Amid the uncertainty of Brexit, where “do or die” deadlines get moved at the drop of a hat and deceptive propaganda is readily lapped up by the press, it can be quite calming to know that come what may, Vladimir Putin is probably topless on the next page.
The usual cast has been assembled for Christopher Spencer’s latest release, with Sam Allardyce, Kim Jong-un, Piers Morgan taking leading roles across 128 typically bizarre illustrations.
A twisted, dystopian veneer
After amassing some 200,000 followers on Twitter the handle @Coldwar_Steve has become to Brexit what L. S. Lowry was to the industrial revolution, depicting a gloomy outlook albeit with a twisted, dystopian veneer.
His pitch-perfect marriage of Internet meme culture and the political lampoon allows him to satirize our increasingly incongruous-seeming popular-political culture with quintessentially British humour.
The Winter of Discontent
In Cold War Steve Presents … A Prat’s Progress, we see the artistic influences behind some of his work.
Hogarth’s ‘Anatomy Lesson’ and ‘Netherlandish Proverbs’ by Pieter Bruegel the Elder are placed alongside collages decrying the state of the high street and the empty chasm of the House of Commons.
In the Winter of Discontent, Theresa May, Boris Johnson and Michael Gove all find themselves amidst the piles of amassing rubbish, while few people will be able to forget the Prime Minister playing tennis with a joint of gammon.
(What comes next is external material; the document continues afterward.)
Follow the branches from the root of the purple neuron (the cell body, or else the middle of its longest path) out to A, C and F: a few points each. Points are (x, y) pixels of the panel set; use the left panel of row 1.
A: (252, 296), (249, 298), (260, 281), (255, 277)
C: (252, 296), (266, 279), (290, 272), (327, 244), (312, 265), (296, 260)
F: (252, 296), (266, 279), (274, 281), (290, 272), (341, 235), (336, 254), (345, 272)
Following appearances at Glastonbury in June 2019 and a design that appeared on the cover of Time Magazine Spencer has become somewhat of a Brexit icon of the social media age, and rightly so.
Giving exasperated Brits a much needed escape from a world that seems to have slipped its moorings from reality, he provides comfort in his comically curious illustrations that summarise the current mood better than most serious accounts ever could.